190: Great Expectations

UK   118m   Dir: David Lean  Key Cast: John Mills

Based on Great Expectations by Charles Dickens (Novel)

David Lean saw a version of Great Expectations on the stage and realised it would make a great film. He brought several of the stage actors to the screen including Alec Guinness as Herbert Pocket in his first speaking screen role. 

Pip Pirrip (John Mills) is an orphan who grows up with a blacksmith. As a child he meets several unusual characters- he helps escaped convict Magwitch (Finlay Currie) and visits Miss Havisham (Martita Hunt), a jilted bride who has spent years hiding in her house. He also meets Estella (Jean Simmons/Valerie Hobson) who he falls in love with. When he reaches adulthood he is approached by lawyer Mr. Jaggers (Francis L. Sullivan) who informs him that a mysterious benefactor wants to pay for him to have the life of a gentleman. Pip sees this as an opportunity to marry Estella but things are so simple. 

I think this is a great adaptation. Dickens wrote great stories but most of them are long and winding and need adapting for the screen in a way that prevents them from becoming impenetrable. Lean squeezes Great Expectations into a 118-minute film, excising significant characters but somehow still sticking to the spirit of the original story. I especially liked that some of Dickens' humour is kept in, something few adaptions tend to do, with a sequence of cows 'talking' to the young Pip and a genuinely hilarious sequence involving 'Aged P', an old man who is happy if you just nod at him occasionally. 

Some have criticized the fact that John Mills was much older than the early twenties Pip he was playing. I didn't have huge problems with it, not least because Pip is largely a narrator, a vessel for the other characters to interact with. I think Great Expectations has some of Dickens' best characters- Magwitch is genuinely unsettling early in the story but develops interestingly when he reappears. Miss Havisham is one of the greatest literary characters of all time, this woman who was rejected on her wedding day and has never recovered, hiding in a dark room and seeking revenge on the world. 

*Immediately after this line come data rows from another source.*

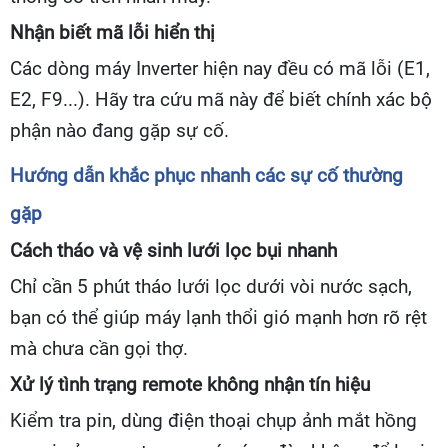
Nhận biết mã lỗi hiển thị
Các dòng máy Inverter hiện nay đều có mã lỗi (E1,
E2, F9...). Hãy tra cứu mã này để biết chính xác bộ
phận nào đang gặp sự cố.
Hướng dẫn khắc phục nhanh các sự cố thường
gặp
Cách tháo và vệ sinh lưới lọc bụi nhanh
Chỉ cần 5 phút tháo lưới lọc dưới vòi nước sạch,
bạn có thể giúp máy lạnh thổi gió mạnh hơn rõ rệt
mà chưa cần gọi thợ.
Xử lý tình trạng remote không nhận tín hiệu
Kiểm tra pin, dùng điện thoại chụp ảnh mắt hồng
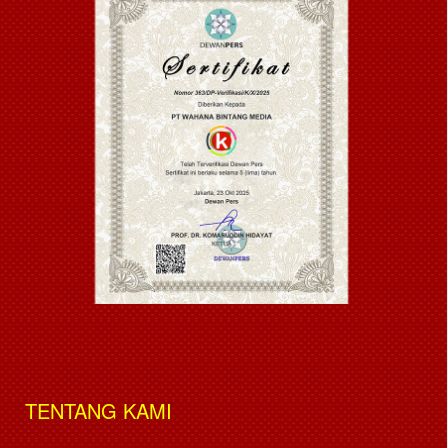
TENTANG KAMI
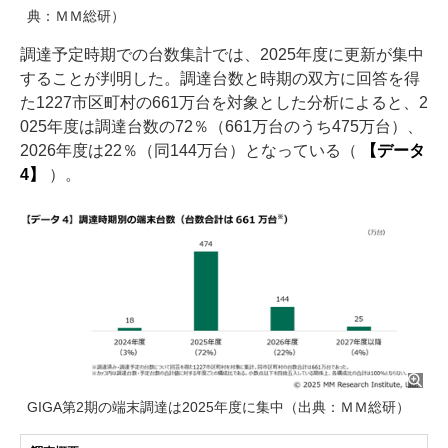
典：ＭＭ総研）
調達予定時期での台数集計では、2025年度に更新が集中
することが判明した。調達台数と時期の双方に回答を得
た1227市区町村の661万台を対象とした分析によると、2
025年度は調達台数の72％（661万台のうち475万台）、
2026年度は22％（同144万台）となっている（
【データ
4】
）。
GIGA第2期の端末調達は2025年度に集中（出典：ＭＭ総研）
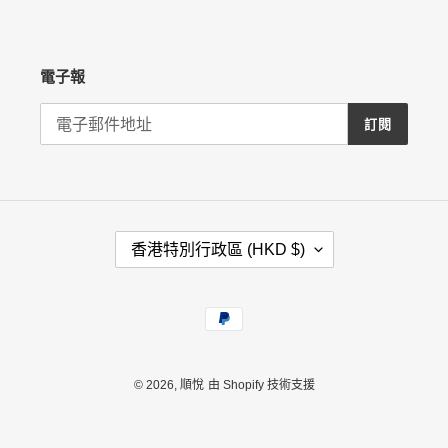
電子報
訂閱
國
香港特別行政區 (HKD $)
家
/
地
付
區
款
方
式
© 2026,
順悅
由 Shopify 技術支援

The film feels very cinematic, even if is somewhat different from the sweeping epics Lean became known for. It takes cues from horror films, especially the early parts set on the marshes and a foggy churchyard- most horror directors would kill to have created such an effective atmosphere. The first-person narration of the book is kept without being over-used, working perfectly to breezily move the plot along. The climax on the River Thames is genuinely exciting and there's a short sequence that feels like it belongs in an action film. 

Probably the best adaption of a Dickens work on film, at least without starring Muppets.